德拉科花了好长时间,才颤颤巍巍挤出一句话。里德尔抬高眉毛,一副兴致盎然的样子。
“我不需要,但我想。”
上扬的语气听起来像是被逗乐了,悠然自得没一点顾虑的意思。德拉科把头低了下去,甚至连眼睛都紧紧闭上了。里德尔认真端详了他一阵,向一旁的多洛霍夫点点头。
听命的人收到命令,消失在门外黑暗中。
阴风从酒厂破碎的窗户缝里吹进来,屋顶悬下的蜘蛛网轻轻摇晃。就在不久前,那里还吊着一具鲜血未能流干的尸体,现在却已不知去向。
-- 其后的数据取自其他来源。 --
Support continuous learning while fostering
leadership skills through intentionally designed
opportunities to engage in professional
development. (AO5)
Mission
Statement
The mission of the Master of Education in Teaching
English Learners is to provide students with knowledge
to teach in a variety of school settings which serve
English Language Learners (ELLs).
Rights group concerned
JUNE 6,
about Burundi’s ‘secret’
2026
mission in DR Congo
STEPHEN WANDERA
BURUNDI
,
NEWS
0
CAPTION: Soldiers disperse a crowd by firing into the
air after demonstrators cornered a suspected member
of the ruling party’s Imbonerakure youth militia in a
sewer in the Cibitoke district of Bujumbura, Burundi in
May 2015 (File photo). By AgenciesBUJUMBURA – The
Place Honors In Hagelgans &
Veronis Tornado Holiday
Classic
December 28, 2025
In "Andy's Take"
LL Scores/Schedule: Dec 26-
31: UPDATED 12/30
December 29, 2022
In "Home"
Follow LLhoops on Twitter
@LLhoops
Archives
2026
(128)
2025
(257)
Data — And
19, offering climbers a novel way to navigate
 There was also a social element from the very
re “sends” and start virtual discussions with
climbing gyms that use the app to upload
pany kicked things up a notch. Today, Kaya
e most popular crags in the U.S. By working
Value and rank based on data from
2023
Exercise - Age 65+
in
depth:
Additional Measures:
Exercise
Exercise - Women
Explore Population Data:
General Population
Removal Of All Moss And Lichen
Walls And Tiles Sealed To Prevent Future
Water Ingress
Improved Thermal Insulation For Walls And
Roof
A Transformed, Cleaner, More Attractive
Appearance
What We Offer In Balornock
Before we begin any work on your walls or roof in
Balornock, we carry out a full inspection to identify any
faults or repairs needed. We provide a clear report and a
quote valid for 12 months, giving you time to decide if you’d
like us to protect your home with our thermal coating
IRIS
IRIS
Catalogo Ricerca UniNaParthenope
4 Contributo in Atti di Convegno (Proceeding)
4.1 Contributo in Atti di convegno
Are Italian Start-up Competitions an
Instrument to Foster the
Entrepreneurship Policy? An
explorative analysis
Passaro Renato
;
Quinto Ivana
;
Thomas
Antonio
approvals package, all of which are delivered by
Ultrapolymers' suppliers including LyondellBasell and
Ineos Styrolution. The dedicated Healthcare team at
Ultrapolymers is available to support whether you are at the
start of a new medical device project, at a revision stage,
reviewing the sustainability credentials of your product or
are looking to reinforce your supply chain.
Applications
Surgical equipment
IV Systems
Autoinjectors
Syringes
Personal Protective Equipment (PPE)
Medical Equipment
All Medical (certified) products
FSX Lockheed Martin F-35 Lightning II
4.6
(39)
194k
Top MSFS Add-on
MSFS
德拉科低着头很久,久到站在旁边的加格森抬手在下巴上挠起了痒痒。里德尔却像是有着用不尽的耐心,在对男孩同样长的注视中呼吸越来越缓。
他在等着德拉科再次开口。他明白沉默的力量。
“……我的父母……他们……”
终于,德拉科承受不了这样的压力,将头抬起来了一点。不多,刚好足以里德尔看清他绷紧的嘴角。
黑发男人因此笑了,笑声在四壁间回荡。